Those of you who have followed me from the other blog will remember my Story Games -- story generation exercises inspired by Erle Stanley Gardner's "plot wheels," which he used to speed up writing his pulp fiction.
I was quite happy with some of the games I came up with, which generated situations and character relationships, but I never did quite come up with a plot game.
Modern cozy mysteries are like this. The series tends to be about an enjoyable place and people. Sometimes it's the amusing dramas of the detective's everyday life, sometimes it's an interesting hobby or setting. And people read these kinds of books for this front story -- they read cat mysteries because they love cats, and follow a particular detective because they enjoy hanging around with her or her friends.
The mystery and murder plot is just a puzzle to hang this front story on. Of course it must be diverting, but as with those TV cop shows, it can't be too difficult, because that not why people watch. Plus with cozies, the puzzles tend to be simpler because, unlike with the older cozies written by the likes of Agatha Christie, there can't be any truly shocking twists.
I usually prefer those Christie-esque msyteries that twist and tangle, and mix in a little more dark side, but just now I'm in the mood to write some of those modern type cozies. I realize that my current obsession with urban homesteading would feed perfectly into such a series.
So I started thinking about a plot structure I've noticed in those TV shows. While it is most suited for police procedurals, I wonder if i could make it work for the amateur sleuth?
Plot Structure of Castle and NCIS:
Act 1: We start with a bunch of front story stuff with the series characters, and a body. After talking to a few witnesses, we get a lead and the obvious suspect. But at the end of the act, the suspect is ruled out; something changes the direction of the story.
Act 2: That change of direction leads to a new set of witnesses, and a second suspect. At the end of that act, that suspect is ruled out.
Act 3: repeat act 2 with new witnesses and characters.
Act 4: we are led back to someone we've already met, and the truth.
So basically, each act has a suspect and a couple of witnesses. While most of the later characters are somehow introduced early on -- they may appear in a bit part, or someone may mention something that sets them up But they don't really get fully introduced until later.
TV Whodunnit Game
Begin with a form of the characters that are always in this kind of story:
*Sidekick (bit part, wife, husband, secretery, etc.)
No new characters at this point,we just revisit people we've met earlier. A sidekick may become a major witness at this point, though. And the killer will be one of the people we met earlier. (Though it is unlikely they will be Suspect 3, since the story has to twist away from that direction. It's possible though.)

Supplied data:

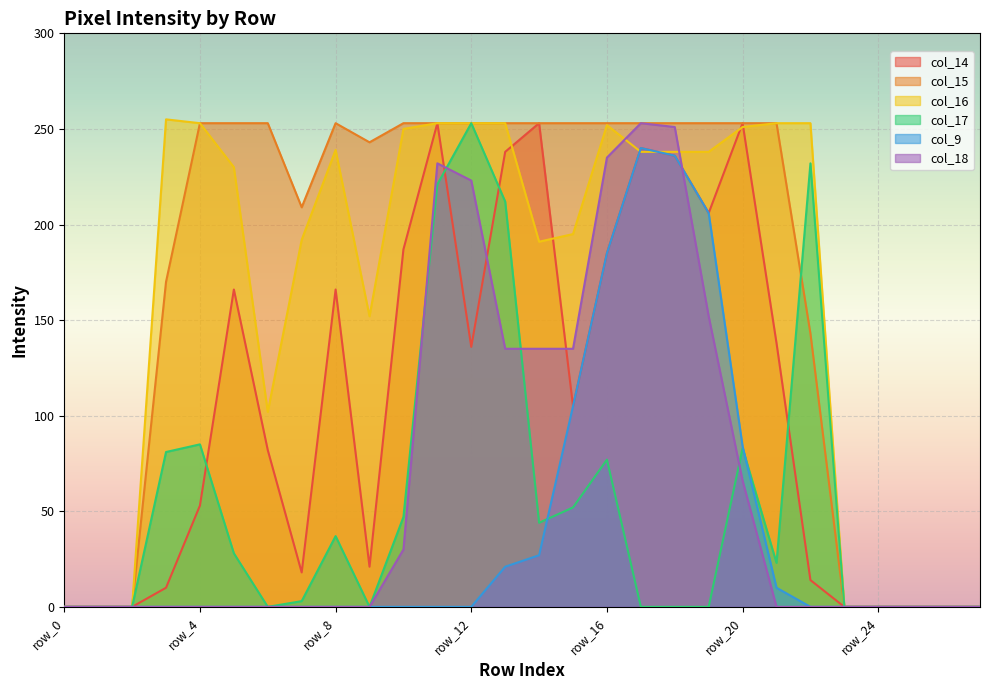

What is the difference between the col_17 values at row_12 and row_1?

253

Request:
According to the blog post on mystery plot structure above, what happens at the end of Act 1 in the structure of Castle and NCIS? The material isn't needed for what follows.

Task solution:
The suspect is ruled out, and something changes the direction of the story.